1. Always wear a life jacket and insist that your crew and guests do the same. Approximately 77 percent of fatal boating accident victims drowned in 2013.(1) Almost 84 percent of those who drowned were not wearing a life jacket, and 8 out of every 10 boaters who drowned were on vessels less than 21 feet in length. Always have an adequate supply of life jackets aboard. Make sure that children are wearing appropriate life jackets that fit correctly. Drowning was the reported cause of death for approximately 36 percent of the children under the age of 13 who perished in boating accidents in 2013. In cold water areas, life jackets are even more important. Hypothermia is a significant risk factor for injury or even death while boating. Cold water accelerates the onset and progression of hypothermia since body heat can be lost 25 times faster in cold water than in cold air. Boaters can be at risk of hypothermia in warm waters as well, where expected time of survival can be as little as two hours in waters as warm at 60 – 70°F. To learn hypothermia risk factors and how to better your chances of survival, visit http://seagrant.umn.edu/coastal_communities/hypothermia.
2. Never drink alcohol while boating. Alcohol use was again the leading factor in all fatal boating accidents, and in 2013 contributed to 75 fatalities, 16% of recreational boating deaths.(1) Stay sharp on the water by leaving the alcohol on dry land.
3. Take a boating safety course. Only 13% of deaths occurred on boats where the operator had received boating safety instruction from a provider offering a course that meets U.S. Coast Guard-recognized national standards.(1) You may even qualify for a reduced insurance rate if you complete a safety course. Contact your local Coast Guard Auxiliary, U.S. Power Squadron chapter(2) or visit www.uscgboating.org for more information on courses in your area.
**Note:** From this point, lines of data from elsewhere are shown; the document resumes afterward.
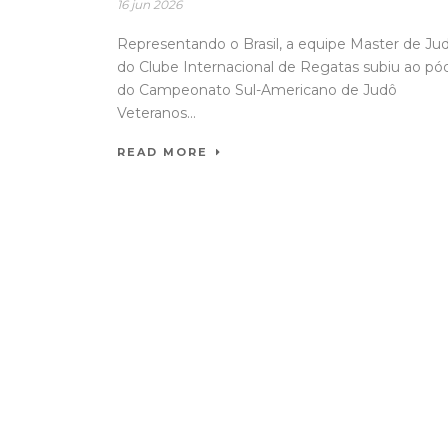
16 jun 2026
Representando o Brasil, a equipe Master de Ju
do Clube Internacional de Regatas subiu ao pó
do Campeonato Sul-Americano de Judô
Veteranos...
READ MORE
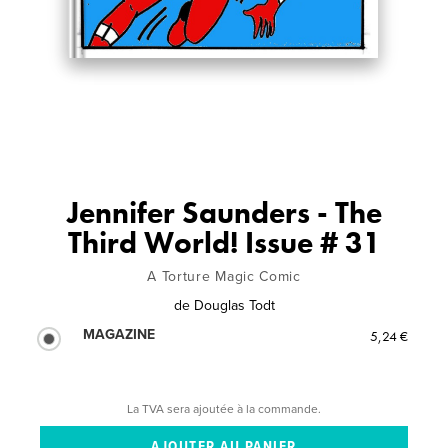
Jennifer Saunders - The
Third World! Issue # 31
A Torture Magic Comic
de
Douglas Todt
MAGAZINE
5,24 €
La TVA sera ajoutée à la commande.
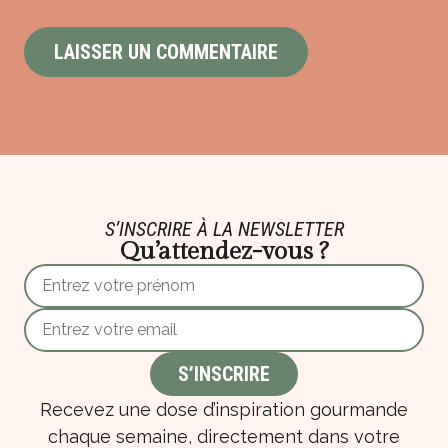
S’INSCRIRE À LA NEWSLETTER
Qu’attendez-vous ?
Recevez une dose d’inspiration gourmande
chaque semaine, directement dans votre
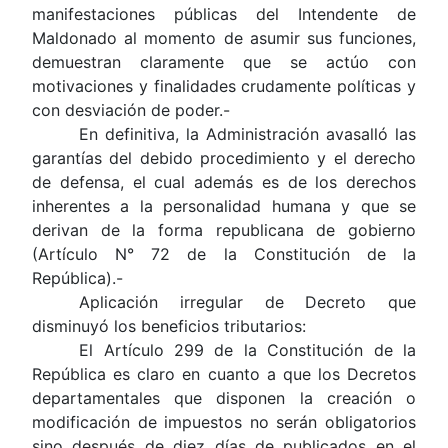
manifestaciones públicas del Intendente de
Maldonado al momento de asumir sus funciones,
demuestran claramente que se actúo con
motivaciones y finalidades crudamente políticas y
con desviación de poder.-
En definitiva, la Administración avasalló las
garantías del debido procedimiento y el derecho
de defensa, el cual además es de los derechos
inherentes a la personalidad humana y que se
derivan de la forma republicana de gobierno
(Artículo N° 72 de la Constitución de la
República).-
Aplicación irregular de Decreto que
disminuyó los beneficios tributarios:
El Artículo 299 de la Constitución de la
República es claro en cuanto a que los Decretos
departamentales que disponen la creación o
modificación de impuestos no serán obligatorios
sino después de diez días de publicados en el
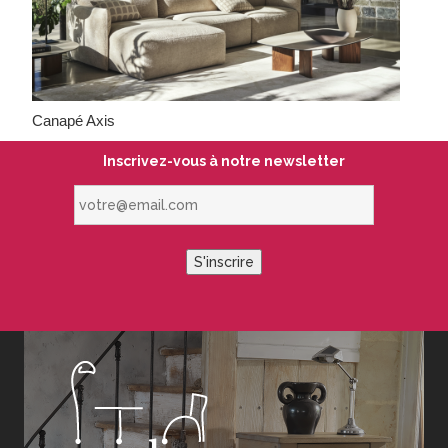
Canapé Axis
Inscrivez-vous à notre newsletter
votre@email.com
S'inscrire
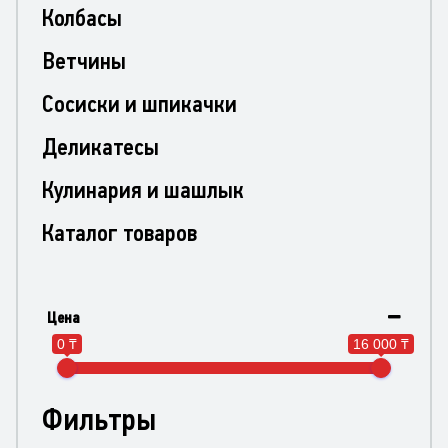
Колбасы
Ветчины
Сосиски и шпикачки
Деликатесы
Кулинария и шашлык
Каталог товаров
Цена
0 ₸
16 000 ₸
Фильтры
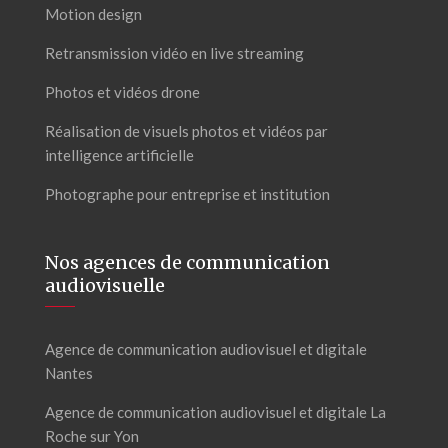
Motion design
Retransmission vidéo en live streaming
Photos et vidéos drone
Réalisation de visuels photos et vidéos par
intelligence artificielle
Photographe pour entreprise et institution
Nos agences de communication
audiovisuelle
Agence de communication audiovisuel et digitale
Nantes
Agence de communication audiovisuel et digitale La
Roche sur Yon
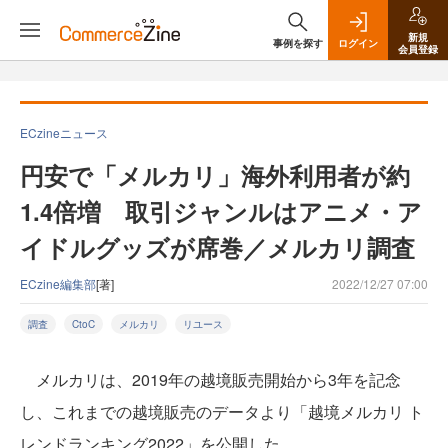
新規
事例を探す
ログイン
会員登録
ECzineニュース
円安で「メルカリ」海外利用者が約
1.4倍増 取引ジャンルはアニメ・ア
イドルグッズが席巻／メルカリ調査
ECzine編集部
[著]
2022/12/27 07:00
調査
CtoC
メルカリ
リユース
メルカリは、2019年の越境販売開始から3年を記念
し、これまでの越境販売のデータより「越境メルカリ ト
レンドランキング2022」を公開した。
4. Stay in control by taking charge of your safety and that of your passengers. Boaters between the ages of 36 and 55 accounted for the highest percentage of boating fatalities (38%) and injuries (39%) than any age group in 2013.(1) With nearly 5,500 vessels involved in accidents in 2013, it is imperative to maintain control of your vessel and your passengers. Don’t forget that safety begins with you.
5. Understand and obey boating safety recommendations and navigational rules. Imagine the mayhem that would result if car drivers disregarded highway traffic laws. In 2013, violations of navigation rules were the leading contributing factor in more than 200 accidents and 15 deaths.(1) Know and understand boating safety procedures
and rules of navigation before taking to the water, and practice them without fail.